* SET TASK
Edit the entries below by replacing "Top.planeOp" with "Right.planeOp" and leaving everything else unchanged.

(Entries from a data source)

---

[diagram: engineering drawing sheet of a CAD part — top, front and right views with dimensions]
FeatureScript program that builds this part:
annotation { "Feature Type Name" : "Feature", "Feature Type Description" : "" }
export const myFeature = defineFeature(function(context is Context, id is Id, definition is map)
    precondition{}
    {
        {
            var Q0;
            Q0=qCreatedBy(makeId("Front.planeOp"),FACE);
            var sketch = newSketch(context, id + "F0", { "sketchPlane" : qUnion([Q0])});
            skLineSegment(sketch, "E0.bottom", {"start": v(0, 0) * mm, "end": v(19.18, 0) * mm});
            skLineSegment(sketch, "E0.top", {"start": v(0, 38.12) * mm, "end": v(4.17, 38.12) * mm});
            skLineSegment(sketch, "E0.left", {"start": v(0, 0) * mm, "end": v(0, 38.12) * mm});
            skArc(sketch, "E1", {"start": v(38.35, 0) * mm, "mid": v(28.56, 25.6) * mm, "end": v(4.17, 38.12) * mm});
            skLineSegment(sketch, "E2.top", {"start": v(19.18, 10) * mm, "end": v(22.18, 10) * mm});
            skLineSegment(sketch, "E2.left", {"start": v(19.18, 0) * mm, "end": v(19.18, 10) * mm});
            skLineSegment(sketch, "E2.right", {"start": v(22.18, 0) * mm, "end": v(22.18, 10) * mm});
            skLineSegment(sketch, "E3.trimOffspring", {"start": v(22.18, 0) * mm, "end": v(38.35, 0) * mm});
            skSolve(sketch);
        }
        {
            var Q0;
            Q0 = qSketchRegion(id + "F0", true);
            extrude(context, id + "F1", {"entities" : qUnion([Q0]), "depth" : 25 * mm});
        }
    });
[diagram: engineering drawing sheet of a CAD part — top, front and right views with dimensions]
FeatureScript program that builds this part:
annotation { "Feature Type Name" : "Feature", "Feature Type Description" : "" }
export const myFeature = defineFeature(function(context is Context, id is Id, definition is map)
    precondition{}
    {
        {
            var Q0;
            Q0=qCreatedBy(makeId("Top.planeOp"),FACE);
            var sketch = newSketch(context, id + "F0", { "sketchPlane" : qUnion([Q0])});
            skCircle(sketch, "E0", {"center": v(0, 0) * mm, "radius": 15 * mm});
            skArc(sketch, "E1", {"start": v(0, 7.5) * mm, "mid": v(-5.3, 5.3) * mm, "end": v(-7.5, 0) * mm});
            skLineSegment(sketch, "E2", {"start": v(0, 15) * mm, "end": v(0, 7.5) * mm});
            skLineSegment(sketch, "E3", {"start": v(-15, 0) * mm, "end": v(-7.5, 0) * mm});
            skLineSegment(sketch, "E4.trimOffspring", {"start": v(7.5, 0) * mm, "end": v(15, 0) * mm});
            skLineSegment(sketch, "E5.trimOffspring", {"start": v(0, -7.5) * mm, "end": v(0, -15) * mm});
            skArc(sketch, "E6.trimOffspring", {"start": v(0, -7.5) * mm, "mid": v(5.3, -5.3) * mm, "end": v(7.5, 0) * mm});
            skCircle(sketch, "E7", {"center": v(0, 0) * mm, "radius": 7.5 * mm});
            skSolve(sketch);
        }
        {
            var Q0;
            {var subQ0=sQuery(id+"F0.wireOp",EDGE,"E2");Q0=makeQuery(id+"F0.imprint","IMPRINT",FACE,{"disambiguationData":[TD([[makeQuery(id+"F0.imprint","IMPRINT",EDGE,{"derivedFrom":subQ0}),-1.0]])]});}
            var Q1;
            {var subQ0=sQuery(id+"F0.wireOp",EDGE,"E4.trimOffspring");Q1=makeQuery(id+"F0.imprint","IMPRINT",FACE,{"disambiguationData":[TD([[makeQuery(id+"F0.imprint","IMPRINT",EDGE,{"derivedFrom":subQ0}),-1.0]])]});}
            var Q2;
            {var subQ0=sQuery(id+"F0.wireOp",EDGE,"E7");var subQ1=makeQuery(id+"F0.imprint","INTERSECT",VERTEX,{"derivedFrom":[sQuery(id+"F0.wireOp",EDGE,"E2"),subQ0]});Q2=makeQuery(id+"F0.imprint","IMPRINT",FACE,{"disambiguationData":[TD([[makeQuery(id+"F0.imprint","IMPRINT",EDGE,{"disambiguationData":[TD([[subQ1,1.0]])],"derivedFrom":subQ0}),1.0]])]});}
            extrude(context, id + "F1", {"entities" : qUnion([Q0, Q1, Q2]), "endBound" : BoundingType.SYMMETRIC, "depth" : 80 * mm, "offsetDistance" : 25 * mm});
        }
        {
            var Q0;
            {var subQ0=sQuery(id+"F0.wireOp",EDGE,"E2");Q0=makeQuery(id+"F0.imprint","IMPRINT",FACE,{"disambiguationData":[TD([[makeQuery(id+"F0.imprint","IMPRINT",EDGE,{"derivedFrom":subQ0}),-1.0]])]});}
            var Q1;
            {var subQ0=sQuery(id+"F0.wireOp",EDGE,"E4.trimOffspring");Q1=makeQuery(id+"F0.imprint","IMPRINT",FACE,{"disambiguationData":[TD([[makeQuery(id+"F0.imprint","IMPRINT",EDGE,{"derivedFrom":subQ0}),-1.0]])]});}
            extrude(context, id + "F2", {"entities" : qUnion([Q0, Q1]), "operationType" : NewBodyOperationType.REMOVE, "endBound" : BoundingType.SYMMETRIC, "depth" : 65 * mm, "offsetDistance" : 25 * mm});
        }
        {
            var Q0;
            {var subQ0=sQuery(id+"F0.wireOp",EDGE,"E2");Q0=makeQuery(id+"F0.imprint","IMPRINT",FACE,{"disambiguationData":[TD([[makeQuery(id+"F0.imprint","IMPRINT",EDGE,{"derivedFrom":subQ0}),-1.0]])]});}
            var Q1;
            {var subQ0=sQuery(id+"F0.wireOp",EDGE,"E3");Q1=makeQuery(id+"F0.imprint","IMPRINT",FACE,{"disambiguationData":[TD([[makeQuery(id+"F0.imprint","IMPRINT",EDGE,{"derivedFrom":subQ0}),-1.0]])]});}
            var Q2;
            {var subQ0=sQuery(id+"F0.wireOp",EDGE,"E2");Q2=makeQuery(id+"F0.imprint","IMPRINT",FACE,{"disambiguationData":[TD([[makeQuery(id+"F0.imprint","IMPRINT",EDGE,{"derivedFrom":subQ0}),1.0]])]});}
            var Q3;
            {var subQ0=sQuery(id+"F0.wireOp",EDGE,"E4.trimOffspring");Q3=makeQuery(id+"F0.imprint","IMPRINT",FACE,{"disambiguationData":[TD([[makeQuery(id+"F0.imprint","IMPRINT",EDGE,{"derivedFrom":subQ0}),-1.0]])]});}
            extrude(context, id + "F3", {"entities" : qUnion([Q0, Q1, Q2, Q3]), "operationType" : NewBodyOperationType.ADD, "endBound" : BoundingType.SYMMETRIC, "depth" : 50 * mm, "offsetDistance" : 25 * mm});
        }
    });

---

* ANSWER TO THE EXERCISE
[diagram: engineering drawing sheet of a CAD part — top, front and right views with dimensions]
FeatureScript program that builds this part:
annotation { "Feature Type Name" : "Feature", "Feature Type Description" : "" }
export const myFeature = defineFeature(function(context is Context, id is Id, definition is map)
    precondition{}
    {
        {
            var Q0;
            Q0=qCreatedBy(makeId("Front.planeOp"),FACE);
            var sketch = newSketch(context, id + "F0", { "sketchPlane" : qUnion([Q0])});
            skLineSegment(sketch, "E0.bottom", {"start": v(0, 0) * mm, "end": v(19.18, 0) * mm});
            skLineSegment(sketch, "E0.top", {"start": v(0, 38.12) * mm, "end": v(4.17, 38.12) * mm});
            skLineSegment(sketch, "E0.left", {"start": v(0, 0) * mm, "end": v(0, 38.12) * mm});
            skArc(sketch, "E1", {"start": v(38.35, 0) * mm, "mid": v(28.56, 25.6) * mm, "end": v(4.17, 38.12) * mm});
            skLineSegment(sketch, "E2.top", {"start": v(19.18, 10) * mm, "end": v(22.18, 10) * mm});
            skLineSegment(sketch, "E2.left", {"start": v(19.18, 0) * mm, "end": v(19.18, 10) * mm});
            skLineSegment(sketch, "E2.right", {"start": v(22.18, 0) * mm, "end": v(22.18, 10) * mm});
            skLineSegment(sketch, "E3.trimOffspring", {"start": v(22.18, 0) * mm, "end": v(38.35, 0) * mm});
            skSolve(sketch);
        }
        {
            var Q0;
            Q0 = qSketchRegion(id + "F0", true);
            extrude(context, id + "F1", {"entities" : qUnion([Q0]), "depth" : 25 * mm});
        }
    });
[diagram: engineering drawing sheet of a CAD part — top, front and right views with dimensions]
FeatureScript program that builds this part:
annotation { "Feature Type Name" : "Feature", "Feature Type Description" : "" }
export const myFeature = defineFeature(function(context is Context, id is Id, definition is map)
    precondition{}
    {
        {
            var Q0;
            Q0=qCreatedBy(makeId("Right.planeOp"),FACE);
            var sketch = newSketch(context, id + "F0", { "sketchPlane" : qUnion([Q0])});
            skCircle(sketch, "E0", {"center": v(0, 0) * mm, "radius": 15 * mm});
            skArc(sketch, "E1", {"start": v(0, 7.5) * mm, "mid": v(-5.3, 5.3) * mm, "end": v(-7.5, 0) * mm});
            skLineSegment(sketch, "E2", {"start": v(0, 15) * mm, "end": v(0, 7.5) * mm});
            skLineSegment(sketch, "E3", {"start": v(-15, 0) * mm, "end": v(-7.5, 0) * mm});
            skLineSegment(sketch, "E4.trimOffspring", {"start": v(7.5, 0) * mm, "end": v(15, 0) * mm});
            skLineSegment(sketch, "E5.trimOffspring", {"start": v(0, -7.5) * mm, "end": v(0, -15) * mm});
            skArc(sketch, "E6.trimOffspring", {"start": v(0, -7.5) * mm, "mid": v(5.3, -5.3) * mm, "end": v(7.5, 0) * mm});
            skCircle(sketch, "E7", {"center": v(0, 0) * mm, "radius": 7.5 * mm});
            skSolve(sketch);
        }
        {
            var Q0;
            {var subQ0=sQuery(id+"F0.wireOp",EDGE,"E2");Q0=makeQuery(id+"F0.imprint","IMPRINT",FACE,{"disambiguationData":[TD([[makeQuery(id+"F0.imprint","IMPRINT",EDGE,{"derivedFrom":subQ0}),-1.0]])]});}
            var Q1;
            {var subQ0=sQuery(id+"F0.wireOp",EDGE,"E4.trimOffspring");Q1=makeQuery(id+"F0.imprint","IMPRINT",FACE,{"disambiguationData":[TD([[makeQuery(id+"F0.imprint","IMPRINT",EDGE,{"derivedFrom":subQ0}),-1.0]])]});}
            var Q2;
            {var subQ0=sQuery(id+"F0.wireOp",EDGE,"E7");var subQ1=makeQuery(id+"F0.imprint","INTERSECT",VERTEX,{"derivedFrom":[sQuery(id+"F0.wireOp",EDGE,"E2"),subQ0]});Q2=makeQuery(id+"F0.imprint","IMPRINT",FACE,{"disambiguationData":[TD([[makeQuery(id+"F0.imprint","IMPRINT",EDGE,{"disambiguationData":[TD([[subQ1,1.0]])],"derivedFrom":subQ0}),1.0]])]});}
            extrude(context, id + "F1", {"entities" : qUnion([Q0, Q1, Q2]), "endBound" : BoundingType.SYMMETRIC, "depth" : 80 * mm, "offsetDistance" : 25 * mm});
        }
        {
            var Q0;
            {var subQ0=sQuery(id+"F0.wireOp",EDGE,"E2");Q0=makeQuery(id+"F0.imprint","IMPRINT",FACE,{"disambiguationData":[TD([[makeQuery(id+"F0.imprint","IMPRINT",EDGE,{"derivedFrom":subQ0}),-1.0]])]});}
            var Q1;
            {var subQ0=sQuery(id+"F0.wireOp",EDGE,"E4.trimOffspring");Q1=makeQuery(id+"F0.imprint","IMPRINT",FACE,{"disambiguationData":[TD([[makeQuery(id+"F0.imprint","IMPRINT",EDGE,{"derivedFrom":subQ0}),-1.0]])]});}
            extrude(context, id + "F2", {"entities" : qUnion([Q0, Q1]), "operationType" : NewBodyOperationType.REMOVE, "endBound" : BoundingType.SYMMETRIC, "depth" : 65 * mm, "offsetDistance" : 25 * mm});
        }
        {
            var Q0;
            {var subQ0=sQuery(id+"F0.wireOp",EDGE,"E2");Q0=makeQuery(id+"F0.imprint","IMPRINT",FACE,{"disambiguationData":[TD([[makeQuery(id+"F0.imprint","IMPRINT",EDGE,{"derivedFrom":subQ0}),-1.0]])]});}
            var Q1;
            {var subQ0=sQuery(id+"F0.wireOp",EDGE,"E3");Q1=makeQuery(id+"F0.imprint","IMPRINT",FACE,{"disambiguationData":[TD([[makeQuery(id+"F0.imprint","IMPRINT",EDGE,{"derivedFrom":subQ0}),-1.0]])]});}
            var Q2;
            {var subQ0=sQuery(id+"F0.wireOp",EDGE,"E2");Q2=makeQuery(id+"F0.imprint","IMPRINT",FACE,{"disambiguationData":[TD([[makeQuery(id+"F0.imprint","IMPRINT",EDGE,{"derivedFrom":subQ0}),1.0]])]});}
            var Q3;
            {var subQ0=sQuery(id+"F0.wireOp",EDGE,"E4.trimOffspring");Q3=makeQuery(id+"F0.imprint","IMPRINT",FACE,{"disambiguationData":[TD([[makeQuery(id+"F0.imprint","IMPRINT",EDGE,{"derivedFrom":subQ0}),-1.0]])]});}
            extrude(context, id + "F3", {"entities" : qUnion([Q0, Q1, Q2, Q3]), "operationType" : NewBodyOperationType.ADD, "endBound" : BoundingType.SYMMETRIC, "depth" : 50 * mm, "offsetDistance" : 25 * mm});
        }
    });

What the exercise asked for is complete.